Docfold - open-source document processing toolkit
We are happy to announce that we are open-sourcing Docfold - a Python library for extracting structured data from documents. The project is available on PyPI and GitHub under the MIT license.
What is Docfold
Docfold provides a single interface for 15 document-processing engines. Instead of learning the API of each library separately, you make one call:
from docfold import process
result = process("invoice.pdf", engine="pymupdf")
One interface, 15 engines, predictable output.
Supported engines
Docfold brings together local and cloud solutions:
- Local: PyMuPDF, Docling, Marker, MinerU, PaddleOCR, Tesseract, Unstructured, Nougat, Surya
- Cloud: LlamaParse, Mistral OCR, AWS Textract, Google Document AI, Azure Document Intelligence
- LLM-based: Zerox (requires Python 3.11+)
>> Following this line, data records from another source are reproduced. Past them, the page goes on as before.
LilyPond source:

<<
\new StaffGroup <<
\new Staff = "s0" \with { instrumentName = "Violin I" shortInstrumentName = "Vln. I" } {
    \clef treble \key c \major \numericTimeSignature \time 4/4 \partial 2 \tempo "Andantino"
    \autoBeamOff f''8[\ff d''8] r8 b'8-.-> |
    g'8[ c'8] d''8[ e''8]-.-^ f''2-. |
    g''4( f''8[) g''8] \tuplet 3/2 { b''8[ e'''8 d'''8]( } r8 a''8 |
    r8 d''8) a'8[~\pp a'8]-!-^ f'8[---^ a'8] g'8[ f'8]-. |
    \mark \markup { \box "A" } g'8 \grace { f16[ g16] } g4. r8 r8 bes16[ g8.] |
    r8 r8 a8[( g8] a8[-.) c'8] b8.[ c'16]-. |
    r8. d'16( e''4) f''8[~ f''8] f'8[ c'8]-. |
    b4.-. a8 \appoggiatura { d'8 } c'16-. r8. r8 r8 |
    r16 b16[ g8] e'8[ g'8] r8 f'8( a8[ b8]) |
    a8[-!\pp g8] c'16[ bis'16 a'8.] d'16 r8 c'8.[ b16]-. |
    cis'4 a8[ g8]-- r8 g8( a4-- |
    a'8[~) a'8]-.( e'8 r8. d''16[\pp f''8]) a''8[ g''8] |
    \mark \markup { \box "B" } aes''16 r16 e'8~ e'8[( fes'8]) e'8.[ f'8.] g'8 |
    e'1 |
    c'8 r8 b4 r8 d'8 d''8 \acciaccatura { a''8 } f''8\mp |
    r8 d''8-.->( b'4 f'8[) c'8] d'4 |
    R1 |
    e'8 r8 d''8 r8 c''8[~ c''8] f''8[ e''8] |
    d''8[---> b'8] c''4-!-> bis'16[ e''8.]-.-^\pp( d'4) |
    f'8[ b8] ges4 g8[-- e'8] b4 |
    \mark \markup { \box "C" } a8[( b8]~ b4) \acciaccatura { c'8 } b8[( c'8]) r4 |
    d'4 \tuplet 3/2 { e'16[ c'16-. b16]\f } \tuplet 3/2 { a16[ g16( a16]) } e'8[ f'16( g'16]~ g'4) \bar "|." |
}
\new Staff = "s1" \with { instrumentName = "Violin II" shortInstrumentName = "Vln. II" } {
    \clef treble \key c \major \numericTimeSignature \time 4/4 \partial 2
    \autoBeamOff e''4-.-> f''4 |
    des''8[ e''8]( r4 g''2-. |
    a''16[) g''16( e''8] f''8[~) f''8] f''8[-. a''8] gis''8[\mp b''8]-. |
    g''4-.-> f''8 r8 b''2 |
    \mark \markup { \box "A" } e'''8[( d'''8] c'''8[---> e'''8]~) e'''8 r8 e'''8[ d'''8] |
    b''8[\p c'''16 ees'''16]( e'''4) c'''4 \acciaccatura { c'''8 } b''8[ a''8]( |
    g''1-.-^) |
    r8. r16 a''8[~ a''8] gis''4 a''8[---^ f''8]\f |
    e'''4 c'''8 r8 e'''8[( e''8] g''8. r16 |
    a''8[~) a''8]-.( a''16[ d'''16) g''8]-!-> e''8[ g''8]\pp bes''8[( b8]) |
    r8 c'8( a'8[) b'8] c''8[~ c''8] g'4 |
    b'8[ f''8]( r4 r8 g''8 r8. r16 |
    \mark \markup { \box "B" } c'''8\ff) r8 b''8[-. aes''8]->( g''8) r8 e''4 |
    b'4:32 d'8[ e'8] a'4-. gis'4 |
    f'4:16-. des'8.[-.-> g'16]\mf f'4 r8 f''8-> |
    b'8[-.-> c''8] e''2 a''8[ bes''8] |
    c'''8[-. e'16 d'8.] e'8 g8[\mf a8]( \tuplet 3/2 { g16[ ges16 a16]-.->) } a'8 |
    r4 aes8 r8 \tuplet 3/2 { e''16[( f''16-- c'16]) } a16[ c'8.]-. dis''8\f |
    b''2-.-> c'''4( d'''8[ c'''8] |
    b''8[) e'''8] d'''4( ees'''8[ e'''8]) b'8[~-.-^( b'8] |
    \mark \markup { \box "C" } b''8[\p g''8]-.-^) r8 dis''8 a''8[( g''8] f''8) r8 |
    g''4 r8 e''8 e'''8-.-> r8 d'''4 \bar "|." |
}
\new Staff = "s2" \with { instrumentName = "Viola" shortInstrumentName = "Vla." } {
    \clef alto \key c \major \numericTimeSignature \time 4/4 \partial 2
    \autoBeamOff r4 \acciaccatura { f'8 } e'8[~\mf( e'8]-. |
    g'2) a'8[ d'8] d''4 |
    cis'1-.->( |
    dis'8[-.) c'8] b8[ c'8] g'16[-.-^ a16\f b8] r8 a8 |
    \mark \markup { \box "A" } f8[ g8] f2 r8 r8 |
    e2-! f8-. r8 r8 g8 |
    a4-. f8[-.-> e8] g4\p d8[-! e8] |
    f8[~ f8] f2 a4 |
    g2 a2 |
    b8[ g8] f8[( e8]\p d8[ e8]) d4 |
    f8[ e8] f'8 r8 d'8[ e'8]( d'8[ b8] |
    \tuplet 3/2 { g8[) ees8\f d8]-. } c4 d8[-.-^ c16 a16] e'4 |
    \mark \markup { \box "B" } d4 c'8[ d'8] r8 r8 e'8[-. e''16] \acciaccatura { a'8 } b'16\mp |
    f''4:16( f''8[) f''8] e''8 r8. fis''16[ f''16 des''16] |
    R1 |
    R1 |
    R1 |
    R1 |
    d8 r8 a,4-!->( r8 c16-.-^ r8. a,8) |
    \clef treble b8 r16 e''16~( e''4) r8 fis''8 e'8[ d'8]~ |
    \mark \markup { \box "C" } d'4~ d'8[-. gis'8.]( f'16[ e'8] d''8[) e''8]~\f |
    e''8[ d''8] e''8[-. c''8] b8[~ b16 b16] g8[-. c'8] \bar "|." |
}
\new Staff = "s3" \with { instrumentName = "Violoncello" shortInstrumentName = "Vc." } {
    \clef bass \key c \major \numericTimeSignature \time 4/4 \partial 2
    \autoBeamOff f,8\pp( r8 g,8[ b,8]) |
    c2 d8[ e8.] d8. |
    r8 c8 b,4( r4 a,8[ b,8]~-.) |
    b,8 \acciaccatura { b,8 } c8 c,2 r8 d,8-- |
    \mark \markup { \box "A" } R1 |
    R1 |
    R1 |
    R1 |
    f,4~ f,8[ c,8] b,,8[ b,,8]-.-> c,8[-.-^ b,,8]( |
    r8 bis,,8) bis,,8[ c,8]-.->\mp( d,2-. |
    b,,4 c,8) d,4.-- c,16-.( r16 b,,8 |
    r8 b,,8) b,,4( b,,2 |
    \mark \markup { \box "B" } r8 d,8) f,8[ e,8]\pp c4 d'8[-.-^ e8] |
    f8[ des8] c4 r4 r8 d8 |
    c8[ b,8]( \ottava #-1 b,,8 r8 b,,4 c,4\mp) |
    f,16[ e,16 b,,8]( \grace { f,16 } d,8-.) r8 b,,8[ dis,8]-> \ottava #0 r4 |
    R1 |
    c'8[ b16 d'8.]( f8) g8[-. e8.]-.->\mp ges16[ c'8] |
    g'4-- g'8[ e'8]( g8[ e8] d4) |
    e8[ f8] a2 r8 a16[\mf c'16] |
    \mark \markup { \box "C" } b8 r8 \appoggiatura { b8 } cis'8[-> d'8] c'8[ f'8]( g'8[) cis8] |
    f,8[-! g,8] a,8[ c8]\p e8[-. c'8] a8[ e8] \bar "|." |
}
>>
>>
Each engine has its strengths. PyMuPDF excels at native PDFs, Tesseract handles scanned documents well, and Nougat is optimized for academic papers.
Smart routing
Not sure which engine to pick? Docfold will choose for you:
from docfold import process
result = process("document.pdf") # automatic selection
The router considers file type, OCR layer presence, and which engines are available on your machine.
Why we open-sourced it
Datatera.ai uses Docfold internally for initial document processing. We believe that foundational document tooling should be accessible to everyone. Open-sourcing allows:
- Developers to use a battle-tested tool without vendor lock-in
- The community to improve and extend the library
- Us to receive feedback and contributions from the community
Getting started
Install via pip:
pip install docfold
To install all engines:
pip install docfold[all]
Documentation and examples are available on GitHub. The package is published on PyPI.
Docfold - version 0.5.1, 225 tests, Python 3.10-3.12 support, CI across three operating systems.